Rates are constantly in flux, but the theme is very clear: Borrowing costs within the US are at or near historic lows as this is written. And they may go lower.

Borrowers love lower rates because as interest costs fall affordability goes up. Project economics change. In some cases, properties that would have been unappealing suddenly take on an attractive gleam.

As real estate interest rates decline the pool of potential borrowers grows. There can be increased competition – and more demand — for a limited supply of properties. Sellers also love lower rates because property prices tend to go up.

With lower rates the debt service coverage ratio (DSCR) becomes more attractive. The DSCR, according toInvestopedia, is “a measurement of the cash flow available to pay current debt obligations. The ratio states net operating income as a multiple of debt obligations due within one year, including interest, principal, sinking-fund and lease payments.”

How do negative interest rates work?

In March the US federal funds rate – the cost banks pay for overnight borrowing – was suddenly reduced 1.5% to essentially zero. Meanwhile, in May, the Bank of Japan had short-term interest rates pegged at -.01%, the European Central Bank made $3.3 trillion available to banks for as little as -1.0%, and the UK sold bonds worth $4.6 billion at -0.003%.

The idea of negative interest seems illogical on its face. Why would investors provide funds guaranteed to lose value? Several answers stand out.

  • Securing capital with a known loss is a better option in some cases than free-range investing and the probability of far greater losses.
  • For nation-states the attraction of negative rates is that they may jump-start consumer spending and increase employment in lagging economies.
  • It might be better to move funds from areas with significant political and economic turmoil to markets with stronger legal systems and better protections for investors.

The negative interest debate

Negative interest rates have become the subject of serious conversation. They are no longer unthinkable.

In an interview with 60 Minutes, Powell explained that “I continue to think, and my colleagues on the Federal Open Market Committee continue to think that negative interest rates is probably not an appropriate or useful policy for us here in the United States.”

Powell added that “the evidence on whether it helps is quite mixed. And the issue is people would be depositing money in the bank and that money would be shrinking. They’d be paying interest to put their money in the bank. So, it’s not a particularly popular policy, as you can imagine.

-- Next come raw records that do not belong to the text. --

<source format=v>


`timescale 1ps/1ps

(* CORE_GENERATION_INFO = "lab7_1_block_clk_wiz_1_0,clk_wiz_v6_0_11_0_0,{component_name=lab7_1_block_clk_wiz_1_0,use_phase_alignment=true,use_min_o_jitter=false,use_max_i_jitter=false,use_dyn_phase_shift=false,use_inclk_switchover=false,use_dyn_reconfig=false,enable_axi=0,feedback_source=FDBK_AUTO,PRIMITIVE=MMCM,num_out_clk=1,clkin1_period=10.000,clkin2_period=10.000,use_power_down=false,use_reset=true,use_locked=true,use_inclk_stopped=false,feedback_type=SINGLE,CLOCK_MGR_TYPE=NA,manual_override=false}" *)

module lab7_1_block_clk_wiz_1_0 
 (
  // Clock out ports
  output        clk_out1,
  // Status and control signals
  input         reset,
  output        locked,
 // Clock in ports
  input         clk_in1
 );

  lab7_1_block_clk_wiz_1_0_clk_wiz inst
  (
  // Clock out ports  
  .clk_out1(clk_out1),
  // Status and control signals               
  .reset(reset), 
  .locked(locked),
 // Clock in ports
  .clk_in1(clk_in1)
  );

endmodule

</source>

“But in addition, it can also tend to depress the profitability of banks, which makes them likely to lend less, which weighs on economic growth. So, I would just say it’s not at all settled in, you know, in economic analysis that negative rates really add much value.”

Narayana Kocherlakota, former president of the Federal Reserve Bank of Minnesota, explains “Sure, negative interest rates would help lower the unemployment rate from what is likely to be its highest level since World War II. But officials worry that they will also weigh on banks’ profitability, pushing down share prices and making the financial system more vulnerable to distress. Put crudely, the Fed is giving up on unemployment reductions to help keep banks and their shareholders safer.”

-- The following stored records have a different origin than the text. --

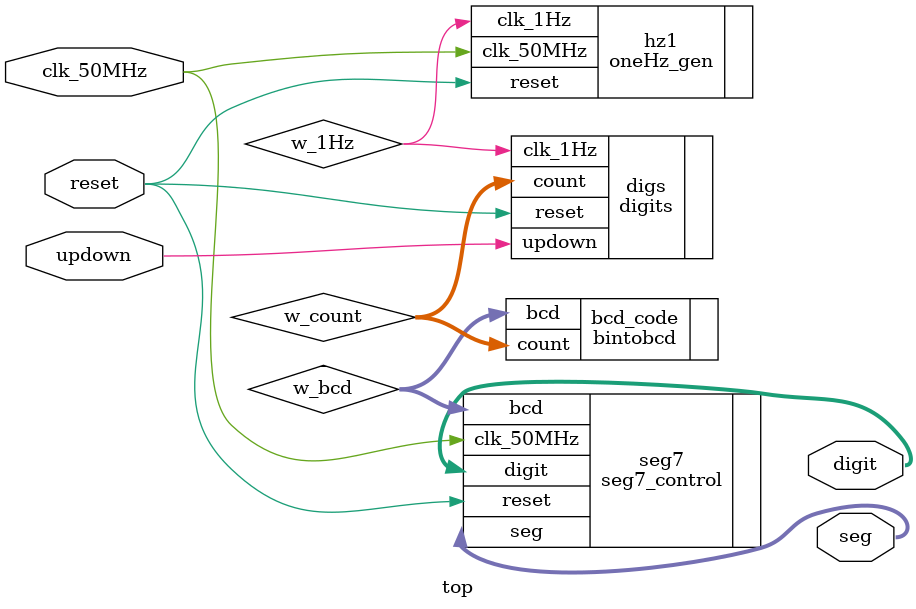
<source format=v>
`timescale 1ns / 1ps

module top(
    input clk_50MHz,       // from Basys 3
    input reset,
    input updown,	 // btnC
    output [7:0] seg,       // 7 segment display segment pattern
    output [3:0] digit      // 7 segment display anodes
    );
    
    // Internal wires for connecting inner modules
    wire w_1Hz;
    wire [7:0] w_count;
	 wire [11:0] w_bcd;
	  // Instantiate inner design modules
    oneHz_gen hz1(.clk_50MHz(clk_50MHz), .reset(reset), .clk_1Hz(w_1Hz));
    
    digits digs(.clk_1Hz(w_1Hz), .reset(reset), .updown(updown), .count(w_count));
	 
	 bintobcd bcd_code(.count(w_count), .bcd(w_bcd));
    
    seg7_control seg7(.clk_50MHz(clk_50MHz), .reset(reset), .bcd(w_bcd), .seg(seg), .digit(digit));
	 
  
endmodule

</source>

Current real estate interest rates & the future

We are at an early stage of understanding the impact of the coronavirus pandemic. With the addition of this new factor economic models worldwide are being deleted, tired relics of past assumptions and old ideas.

What lies ahead is not clear. But one thing is certain: Commerce will not stop.

The need for commercial property will continue. Given options worldwide, capital will continue to be available at low rates for commercial owners, developers, and operators in the US.

Right now, the imbalance of capital supply and demand remains in place. There’s just too much supply and too little demand. As Warren Buffet explains, “interest rates are to asset prices what gravity is to the apple. When there are low interest rates, there is a very low gravitational pull on asset prices.”